● **EXERCISE OBJECTIVE**: An exact, complete copy of the lines below is the expected answer.

*** Opening RECORDS FOR THE EXERCISE ***

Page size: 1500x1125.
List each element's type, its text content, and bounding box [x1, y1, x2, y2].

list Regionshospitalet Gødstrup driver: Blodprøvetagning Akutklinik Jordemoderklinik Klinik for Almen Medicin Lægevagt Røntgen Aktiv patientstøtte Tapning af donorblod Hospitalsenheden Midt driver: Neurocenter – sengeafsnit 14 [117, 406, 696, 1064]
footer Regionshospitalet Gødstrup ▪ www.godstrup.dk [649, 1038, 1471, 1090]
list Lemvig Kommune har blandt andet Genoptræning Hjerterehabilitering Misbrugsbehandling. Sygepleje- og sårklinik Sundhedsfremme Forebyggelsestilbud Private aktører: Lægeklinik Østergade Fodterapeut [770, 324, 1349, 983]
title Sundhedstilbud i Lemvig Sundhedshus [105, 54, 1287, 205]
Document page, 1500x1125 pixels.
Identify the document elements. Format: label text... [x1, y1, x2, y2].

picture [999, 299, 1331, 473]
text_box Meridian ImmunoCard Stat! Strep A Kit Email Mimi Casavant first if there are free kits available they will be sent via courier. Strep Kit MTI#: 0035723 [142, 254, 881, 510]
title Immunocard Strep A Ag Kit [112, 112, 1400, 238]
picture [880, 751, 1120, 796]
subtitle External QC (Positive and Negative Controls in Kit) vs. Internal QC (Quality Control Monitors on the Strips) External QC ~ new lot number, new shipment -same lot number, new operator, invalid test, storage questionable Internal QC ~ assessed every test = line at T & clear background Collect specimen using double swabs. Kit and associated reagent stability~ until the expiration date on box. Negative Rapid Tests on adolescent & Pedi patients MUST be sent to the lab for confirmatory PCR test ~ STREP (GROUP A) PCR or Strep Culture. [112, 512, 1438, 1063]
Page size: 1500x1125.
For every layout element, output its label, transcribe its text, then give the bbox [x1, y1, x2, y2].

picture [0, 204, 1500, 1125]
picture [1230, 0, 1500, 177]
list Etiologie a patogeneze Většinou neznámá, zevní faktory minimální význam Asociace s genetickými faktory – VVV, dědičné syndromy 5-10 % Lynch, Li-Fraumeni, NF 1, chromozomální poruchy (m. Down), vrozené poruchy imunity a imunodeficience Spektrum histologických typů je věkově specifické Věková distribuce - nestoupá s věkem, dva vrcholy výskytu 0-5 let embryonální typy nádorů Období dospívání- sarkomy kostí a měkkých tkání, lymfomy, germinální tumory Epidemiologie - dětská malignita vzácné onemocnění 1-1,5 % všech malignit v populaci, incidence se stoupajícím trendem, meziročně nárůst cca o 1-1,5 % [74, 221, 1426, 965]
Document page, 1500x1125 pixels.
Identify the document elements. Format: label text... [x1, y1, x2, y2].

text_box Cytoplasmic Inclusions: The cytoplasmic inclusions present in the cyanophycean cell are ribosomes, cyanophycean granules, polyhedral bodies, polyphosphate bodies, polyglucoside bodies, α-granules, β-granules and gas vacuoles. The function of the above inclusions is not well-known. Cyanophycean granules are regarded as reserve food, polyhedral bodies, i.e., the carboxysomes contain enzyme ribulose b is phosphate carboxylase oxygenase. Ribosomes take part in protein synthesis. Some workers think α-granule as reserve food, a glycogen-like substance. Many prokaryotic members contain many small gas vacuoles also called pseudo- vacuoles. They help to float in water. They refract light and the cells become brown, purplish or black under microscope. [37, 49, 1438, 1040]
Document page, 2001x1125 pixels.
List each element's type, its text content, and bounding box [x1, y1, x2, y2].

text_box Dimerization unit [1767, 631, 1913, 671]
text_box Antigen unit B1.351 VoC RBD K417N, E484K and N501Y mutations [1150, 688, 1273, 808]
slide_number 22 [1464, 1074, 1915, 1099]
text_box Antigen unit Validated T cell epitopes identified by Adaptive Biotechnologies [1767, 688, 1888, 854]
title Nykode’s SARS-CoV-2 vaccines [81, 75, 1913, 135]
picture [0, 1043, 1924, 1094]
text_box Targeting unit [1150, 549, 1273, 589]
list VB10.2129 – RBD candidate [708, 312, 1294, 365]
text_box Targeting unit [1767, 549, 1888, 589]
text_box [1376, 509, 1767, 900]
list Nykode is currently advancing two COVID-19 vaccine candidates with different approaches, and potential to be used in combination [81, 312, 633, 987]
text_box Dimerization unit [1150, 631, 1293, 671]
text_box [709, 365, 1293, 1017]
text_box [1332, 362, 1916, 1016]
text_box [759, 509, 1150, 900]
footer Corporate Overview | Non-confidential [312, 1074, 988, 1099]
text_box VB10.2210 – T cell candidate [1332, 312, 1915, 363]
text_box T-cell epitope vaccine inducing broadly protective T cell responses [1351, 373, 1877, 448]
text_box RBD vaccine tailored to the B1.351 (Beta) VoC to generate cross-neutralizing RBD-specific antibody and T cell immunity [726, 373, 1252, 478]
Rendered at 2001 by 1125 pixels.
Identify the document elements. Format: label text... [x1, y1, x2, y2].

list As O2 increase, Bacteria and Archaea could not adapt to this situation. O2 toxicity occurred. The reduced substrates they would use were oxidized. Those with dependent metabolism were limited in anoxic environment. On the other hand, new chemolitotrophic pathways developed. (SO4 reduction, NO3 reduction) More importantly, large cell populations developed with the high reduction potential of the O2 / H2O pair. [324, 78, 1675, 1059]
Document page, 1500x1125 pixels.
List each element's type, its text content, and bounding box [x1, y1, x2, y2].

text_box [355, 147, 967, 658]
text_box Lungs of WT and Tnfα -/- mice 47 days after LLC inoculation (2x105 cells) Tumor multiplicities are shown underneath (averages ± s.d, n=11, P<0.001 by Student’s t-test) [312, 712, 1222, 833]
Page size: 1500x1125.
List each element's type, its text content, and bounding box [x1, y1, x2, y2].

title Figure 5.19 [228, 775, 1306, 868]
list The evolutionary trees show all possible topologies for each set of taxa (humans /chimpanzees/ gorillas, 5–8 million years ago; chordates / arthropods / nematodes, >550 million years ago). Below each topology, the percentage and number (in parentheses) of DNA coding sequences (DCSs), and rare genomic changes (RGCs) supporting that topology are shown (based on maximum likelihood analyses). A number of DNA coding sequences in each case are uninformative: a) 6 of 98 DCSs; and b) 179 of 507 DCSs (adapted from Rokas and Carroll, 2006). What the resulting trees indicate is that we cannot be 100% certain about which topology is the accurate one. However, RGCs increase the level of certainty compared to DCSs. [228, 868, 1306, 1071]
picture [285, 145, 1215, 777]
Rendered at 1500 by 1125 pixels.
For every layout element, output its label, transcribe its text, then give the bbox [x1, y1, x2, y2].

*** Closing RECORDS FOR THE EXERCISE ***

● **WRITTEN SOLUTION**:
Page size: 1500x1125.
List each element's type, its text content, and bounding box [x1, y1, x2, y2].

list Regionshospitalet Gødstrup driver: Blodprøvetagning Akutklinik Jordemoderklinik Klinik for Almen Medicin Lægevagt Røntgen Aktiv patientstøtte Tapning af donorblod Hospitalsenheden Midt driver: Neurocenter – sengeafsnit 14 [117, 406, 696, 1064]
footer Regionshospitalet Gødstrup ▪ www.godstrup.dk [649, 1038, 1471, 1090]
list Lemvig Kommune har blandt andet Genoptræning Hjerterehabilitering Misbrugsbehandling. Sygepleje- og sårklinik Sundhedsfremme Forebyggelsestilbud Private aktører: Lægeklinik Østergade Fodterapeut [770, 324, 1349, 983]
title Sundhedstilbud i Lemvig Sundhedshus [105, 54, 1287, 205]
Document page, 1500x1125 pixels.
Identify the document elements. Format: label text... [x1, y1, x2, y2].

picture [999, 299, 1331, 473]
text_box Meridian ImmunoCard Stat! Strep A Kit Email Mimi Casavant first if there are free kits available they will be sent via courier. Strep Kit MTI#: 0035723 [142, 254, 881, 510]
title Immunocard Strep A Ag Kit [112, 112, 1400, 238]
picture [880, 751, 1120, 796]
subtitle External QC (Positive and Negative Controls in Kit) vs. Internal QC (Quality Control Monitors on the Strips) External QC ~ new lot number, new shipment -same lot number, new operator, invalid test, storage questionable Internal QC ~ assessed every test = line at T & clear background Collect specimen using double swabs. Kit and associated reagent stability~ until the expiration date on box. Negative Rapid Tests on adolescent & Pedi patients MUST be sent to the lab for confirmatory PCR test ~ STREP (GROUP A) PCR or Strep Culture. [112, 512, 1438, 1063]
Page size: 1500x1125.
For every layout element, output its label, transcribe its text, then give the bbox [x1, y1, x2, y2].

picture [0, 204, 1500, 1125]
picture [1230, 0, 1500, 177]
list Etiologie a patogeneze Většinou neznámá, zevní faktory minimální význam Asociace s genetickými faktory – VVV, dědičné syndromy 5-10 % Lynch, Li-Fraumeni, NF 1, chromozomální poruchy (m. Down), vrozené poruchy imunity a imunodeficience Spektrum histologických typů je věkově specifické Věková distribuce - nestoupá s věkem, dva vrcholy výskytu 0-5 let embryonální typy nádorů Období dospívání- sarkomy kostí a měkkých tkání, lymfomy, germinální tumory Epidemiologie - dětská malignita vzácné onemocnění 1-1,5 % všech malignit v populaci, incidence se stoupajícím trendem, meziročně nárůst cca o 1-1,5 % [74, 221, 1426, 965]
Document page, 1500x1125 pixels.
Identify the document elements. Format: label text... [x1, y1, x2, y2].

text_box Cytoplasmic Inclusions: The cytoplasmic inclusions present in the cyanophycean cell are ribosomes, cyanophycean granules, polyhedral bodies, polyphosphate bodies, polyglucoside bodies, α-granules, β-granules and gas vacuoles. The function of the above inclusions is not well-known. Cyanophycean granules are regarded as reserve food, polyhedral bodies, i.e., the carboxysomes contain enzyme ribulose b is phosphate carboxylase oxygenase. Ribosomes take part in protein synthesis. Some workers think α-granule as reserve food, a glycogen-like substance. Many prokaryotic members contain many small gas vacuoles also called pseudo- vacuoles. They help to float in water. They refract light and the cells become brown, purplish or black under microscope. [37, 49, 1438, 1040]
Document page, 2001x1125 pixels.
List each element's type, its text content, and bounding box [x1, y1, x2, y2].

text_box Dimerization unit [1767, 631, 1913, 671]
text_box Antigen unit B1.351 VoC RBD K417N, E484K and N501Y mutations [1150, 688, 1273, 808]
slide_number 22 [1464, 1074, 1915, 1099]
text_box Antigen unit Validated T cell epitopes identified by Adaptive Biotechnologies [1767, 688, 1888, 854]
title Nykode’s SARS-CoV-2 vaccines [81, 75, 1913, 135]
picture [0, 1043, 1924, 1094]
text_box Targeting unit [1150, 549, 1273, 589]
list VB10.2129 – RBD candidate [708, 312, 1294, 365]
text_box Targeting unit [1767, 549, 1888, 589]
text_box [1376, 509, 1767, 900]
list Nykode is currently advancing two COVID-19 vaccine candidates with different approaches, and potential to be used in combination [81, 312, 633, 987]
text_box Dimerization unit [1150, 631, 1293, 671]
text_box [709, 365, 1293, 1017]
text_box [1332, 362, 1916, 1016]
text_box [759, 509, 1150, 900]
footer Corporate Overview | Non-confidential [312, 1074, 988, 1099]
text_box VB10.2210 – T cell candidate [1332, 312, 1915, 363]
text_box T-cell epitope vaccine inducing broadly protective T cell responses [1351, 373, 1877, 448]
text_box RBD vaccine tailored to the B1.351 (Beta) VoC to generate cross-neutralizing RBD-specific antibody and T cell immunity [726, 373, 1252, 478]
Rendered at 2001 by 1125 pixels.
Identify the document elements. Format: label text... [x1, y1, x2, y2].

list As O2 increase, Bacteria and Archaea could not adapt to this situation. O2 toxicity occurred. The reduced substrates they would use were oxidized. Those with dependent metabolism were limited in anoxic environment. On the other hand, new chemolitotrophic pathways developed. (SO4 reduction, NO3 reduction) More importantly, large cell populations developed with the high reduction potential of the O2 / H2O pair. [324, 78, 1675, 1059]
Document page, 1500x1125 pixels.
List each element's type, its text content, and bounding box [x1, y1, x2, y2].

text_box [355, 147, 967, 658]
text_box Lungs of WT and Tnfα -/- mice 47 days after LLC inoculation (2x105 cells) Tumor multiplicities are shown underneath (averages ± s.d, n=11, P<0.001 by Student’s t-test) [312, 712, 1222, 833]
Page size: 1500x1125.
List each element's type, its text content, and bounding box [x1, y1, x2, y2].

title Figure 5.19 [228, 775, 1306, 868]
list The evolutionary trees show all possible topologies for each set of taxa (humans /chimpanzees/ gorillas, 5–8 million years ago; chordates / arthropods / nematodes, >550 million years ago). Below each topology, the percentage and number (in parentheses) of DNA coding sequences (DCSs), and rare genomic changes (RGCs) supporting that topology are shown (based on maximum likelihood analyses). A number of DNA coding sequences in each case are uninformative: a) 6 of 98 DCSs; and b) 179 of 507 DCSs (adapted from Rokas and Carroll, 2006). What the resulting trees indicate is that we cannot be 100% certain about which topology is the accurate one. However, RGCs increase the level of certainty compared to DCSs. [228, 868, 1306, 1071]
picture [285, 145, 1215, 777]
Rendered at 1500 by 1125 pixels.
For every layout element, output its label, transcribe its text, then give the bbox [x1, y1, x2, y2].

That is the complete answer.